Stored data
================================

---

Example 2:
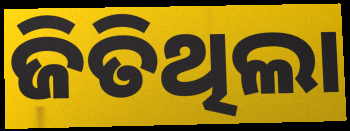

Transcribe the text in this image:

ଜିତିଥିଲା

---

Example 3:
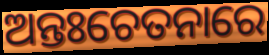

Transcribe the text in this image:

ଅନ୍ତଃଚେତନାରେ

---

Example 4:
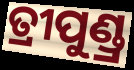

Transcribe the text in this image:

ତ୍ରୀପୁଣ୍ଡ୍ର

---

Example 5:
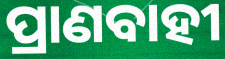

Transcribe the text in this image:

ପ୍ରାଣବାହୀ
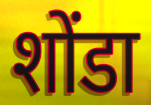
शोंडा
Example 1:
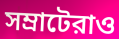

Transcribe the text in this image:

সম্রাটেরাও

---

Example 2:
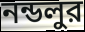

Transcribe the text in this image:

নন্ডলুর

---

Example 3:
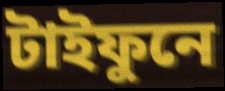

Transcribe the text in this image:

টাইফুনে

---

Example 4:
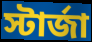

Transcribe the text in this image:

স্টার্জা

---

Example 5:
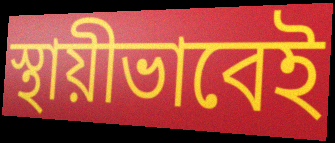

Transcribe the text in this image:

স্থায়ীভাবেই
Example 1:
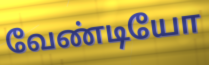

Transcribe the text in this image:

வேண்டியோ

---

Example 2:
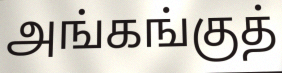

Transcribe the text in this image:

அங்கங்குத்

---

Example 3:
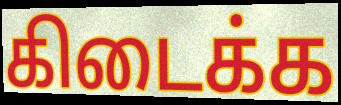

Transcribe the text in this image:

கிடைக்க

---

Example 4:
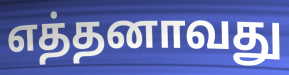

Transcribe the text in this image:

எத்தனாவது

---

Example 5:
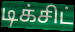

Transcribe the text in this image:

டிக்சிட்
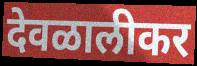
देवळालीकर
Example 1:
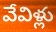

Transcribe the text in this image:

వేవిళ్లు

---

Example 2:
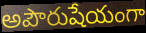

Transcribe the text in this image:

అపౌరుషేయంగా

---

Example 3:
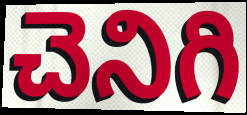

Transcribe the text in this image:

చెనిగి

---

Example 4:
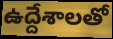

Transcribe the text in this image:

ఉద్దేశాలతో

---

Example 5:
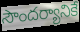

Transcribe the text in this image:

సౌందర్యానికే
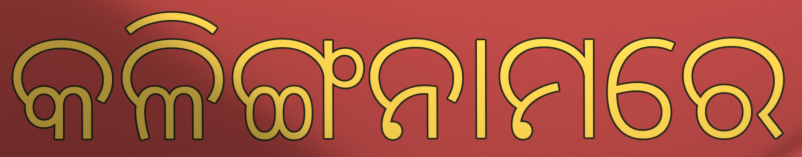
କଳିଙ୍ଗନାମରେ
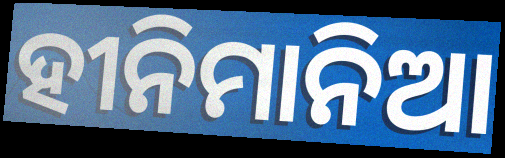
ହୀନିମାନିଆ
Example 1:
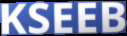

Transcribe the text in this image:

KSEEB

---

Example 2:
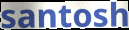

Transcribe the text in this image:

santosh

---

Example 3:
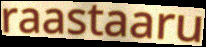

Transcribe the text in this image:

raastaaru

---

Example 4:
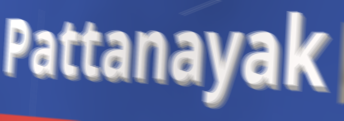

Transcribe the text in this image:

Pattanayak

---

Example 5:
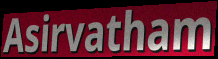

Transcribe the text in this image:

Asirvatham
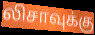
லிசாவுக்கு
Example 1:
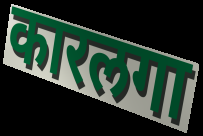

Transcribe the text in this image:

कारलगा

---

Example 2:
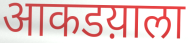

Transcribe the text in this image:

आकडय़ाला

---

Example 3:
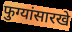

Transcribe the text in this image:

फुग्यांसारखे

================================

> About this exercise: With the images excluded, output every record verbatim.

> Answer area:
---

Example 2:

Transcribe the text in this image:

ଜିତିଥିଲା

---

Example 3:

Transcribe the text in this image:

ଅନ୍ତଃଚେତନାରେ

---

Example 4:

Transcribe the text in this image:

ତ୍ରୀପୁଣ୍ଡ୍ର

---

Example 5:

Transcribe the text in this image:

ପ୍ରାଣବାହୀ
शोंडा
Example 1:

Transcribe the text in this image:

সম্রাটেরাও

---

Example 2:

Transcribe the text in this image:

নন্ডলুর

---

Example 3:

Transcribe the text in this image:

টাইফুনে

---

Example 4:

Transcribe the text in this image:

স্টার্জা

---

Example 5:

Transcribe the text in this image:

স্থায়ীভাবেই
Example 1:

Transcribe the text in this image:

வேண்டியோ

---

Example 2:

Transcribe the text in this image:

அங்கங்குத்

---

Example 3:

Transcribe the text in this image:

கிடைக்க

---

Example 4:

Transcribe the text in this image:

எத்தனாவது

---

Example 5:

Transcribe the text in this image:

டிக்சிட்
देवळालीकर
Example 1:

Transcribe the text in this image:

వేవిళ్లు

---

Example 2:

Transcribe the text in this image:

అపౌరుషేయంగా

---

Example 3:

Transcribe the text in this image:

చెనిగి

---

Example 4:

Transcribe the text in this image:

ఉద్దేశాలతో

---

Example 5:

Transcribe the text in this image:

సౌందర్యానికే
କଳିଙ୍ଗନାମରେ
ହୀନିମାନିଆ
Example 1:

Transcribe the text in this image:

KSEEB

---

Example 2:

Transcribe the text in this image:

santosh

---

Example 3:

Transcribe the text in this image:

raastaaru

---

Example 4:

Transcribe the text in this image:

Pattanayak

---

Example 5:

Transcribe the text in this image:

Asirvatham
லிசாவுக்கு
Example 1:

Transcribe the text in this image:

कारलगा

---

Example 2:

Transcribe the text in this image:

आकडय़ाला

---

Example 3:

Transcribe the text in this image:

फुग्यांसारखे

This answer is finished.